August 25, 2019
Many people suggest creating an entity like an S Corp or LLC to operate your US-based business, and that’s something that we commonly come across with new Amazon sellers.
Please note: This article is not legal advice and only pertains to Amazon Sellers in the United States. We highly recommend consulting a lawyer before setting up a legal entity.
Let’s look at the different Amazon legal entity types for sellers, and their pros and cons:
A sole proprietor is when you have mixed business and personal life. You will only have to file a single tax return, which has a separate page for business activity.
LLCs are probably the most common entity structure for Amazon sellers besides sole proprietor.
An LLC operates as its own legal entity kept separate from your personal assets, keeping them safe in the event of a lawsuit.
There are a number of taxation options for LLCs. Different states will treat LLCs different for tax purposes, and they can have their own tax rates. Additionally, in some instances, you may act as if your LLC is a sole proprietor for tax purposes.
If you’ve got investors in your business, an LLC could be more flexible than an S-Corporation for working with these investors.
An S Corporation, or a Subchapter Corporation, is a corporation with a pass-through taxation option.
This is a popular business structure for our small business owner clients. It provides asset protection and allows for more deductions than a sole proprietor.
Pass through taxation allows taxes to pass on to individual owners in the form of a K-1. An S Corp allows you to avoid the double taxation problems that you’ll hear some people talk about as there’s no chance of double taxation with S Corps.
S Corps also more legal precedence in the United States.
Please note: there are additional Amazon legal entity forms to choose from, including C Corps, non-profit organizations, and new hybrid social benefit entities, but these legal entities are usually not used for Amazon Seller businesses.
If you have gone into business with a business partner, then you should register an LLC or S Corp so that your partnership doesn’t threaten your personal assets.
Always make sure that there is a partnership agreement in place that covers how much one partner can buy out the other for, and who retains partnership of things such as accounts and trademarks in the event of a split. Without these provisions in place, a great business could be ruined for all involved if the partnership breaks up.
Having some pre-planning in place is one of the best things you can do. If you and your partner can’t even agree on this then maybe you shouldn’t be doing business anyway.
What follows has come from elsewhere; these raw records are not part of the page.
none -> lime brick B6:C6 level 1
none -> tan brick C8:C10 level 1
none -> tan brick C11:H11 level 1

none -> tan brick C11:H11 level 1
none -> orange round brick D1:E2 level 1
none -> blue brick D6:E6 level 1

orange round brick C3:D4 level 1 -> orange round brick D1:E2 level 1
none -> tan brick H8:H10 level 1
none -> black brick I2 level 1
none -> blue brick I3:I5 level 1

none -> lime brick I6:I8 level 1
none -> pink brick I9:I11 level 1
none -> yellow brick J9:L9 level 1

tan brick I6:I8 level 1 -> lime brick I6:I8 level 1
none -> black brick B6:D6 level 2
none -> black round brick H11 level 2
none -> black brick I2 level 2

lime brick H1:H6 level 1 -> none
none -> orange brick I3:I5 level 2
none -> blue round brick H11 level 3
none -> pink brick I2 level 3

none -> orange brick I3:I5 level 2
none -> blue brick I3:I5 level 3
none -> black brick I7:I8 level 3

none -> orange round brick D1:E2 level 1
When it comes to bookkeeping, an S Corp or LLC requires that you keep books properly. You should also have a separate bank account that is registered under the entity.
A sole proprietor is not legally required to have a separate bank account, but we recommend that you have one anyway. You aren’t allowed to combine business and personal funds as an LLC or S Corp, so one reason you should keep good books is so that you’re able to prove you haven’t done that. You are aware of what money belongs to you personally and what belongs to your business.
For most people, I’d suggest that you work on getting your business up and running. Get yourself some products ordered and list them, and get some sales.
Once you’re more aware of how you plan on pursuing and growing the business, you can then form an entity or stay as a sole proprietorship, depending on which would be best for you.
Whether you choose to be an LLC or an S Corp depends upon your own specific needs and situation and your location.
I want to stress that you should usually create an Amazon legal entity with where you live!
For example, if you are located in California but create an LLC in Wyoming, you still have to register the business in California and pay taxes there.
Make sure that you register your business in the state where your company is owned and operated.